PAGE EXCERPT |
######

Bob
Bob

Reputation: 765

Complex Regex getting value from string

Here are some input samples:

1, 2, 3
'a', 'b',    'c'
'a','b','c'
1, 'a', 'b'

Strings have single quotes around them, number don't. In strings, double single quote '' (that's two times ') is the escape character for single quote '. The following also also valid input.

'this''is''one string', 1, 2
'''this'' is a weird one', 1, 2
'''''''', 1, 2

after playing around for a looong time, I ended up with something like:

^(\\d*|(?:(?:')([a-zA-Z0-9]*)(?:')))(?:(?:, *)(\\d*|(?:(?:')([a-zA-Z0-9]*)(?:'))))*$

which totally doesn't work and is not complete :)

Using Java matcher/group an example would be:
input: '''la''la', 1,3
matched groups:

Note that the output string doesn't have single quotes around it but just the escaped quotes from the input.

any Regex gurus out there? thanks
PS: I'll let you know if I ever figure it out myself, still trying

Upvotes: 0

Views: 1822

Answers (4)

MightyE
MightyE

Reputation: 2679

Matching quoted strings with RegExp is a difficult proposition. It's helpful for you that your delimiter text isn't just a single quote, but in fact it's a single quote plus one of: comma, start of line, end of line. This means the only time that back-to-back single quotes appear in a legitimate entry will be as part of string escaping.

Writing a regexp to match this isn't too hard for success cases, but for failure cases it can become very challenging.

It might be in your best interests to sanitize the text before matching it. Replace all \ instances with a literal \u005c then all '' instances with a literal \u0027 (in that order). You're providing a level of escaping here which leaves a string with no particular special characters.

######

PROVIDED DATA |

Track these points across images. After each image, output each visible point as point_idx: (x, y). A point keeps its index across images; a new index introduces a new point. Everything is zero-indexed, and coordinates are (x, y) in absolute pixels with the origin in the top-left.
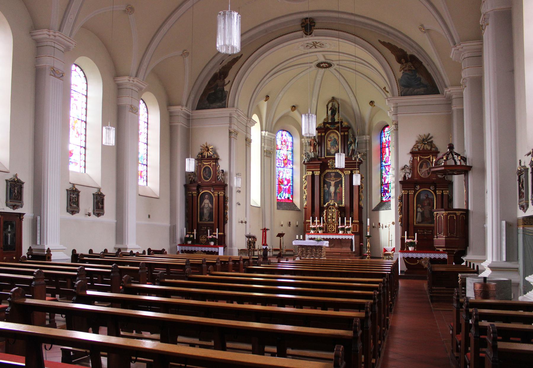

######

WHAT THE TASK ASKS |
Answer these from the regex thread:
(a) In the input format, what serves as the escape for a single quote inside a string?
(b) According to the reply, a single quote plus which three things makes up the delimiter?
(c) In the sanitizing step the reply suggests, which replacement comes first and which comes second?

SOLUTION BELOW |
(a) A double single quote: two single quotes in a row ('').
(b) A comma, the start of a line, or the end of a line.
(c) First, replace all \ instances with a literal \u005c. Second, replace all '' instances with a literal \u0027.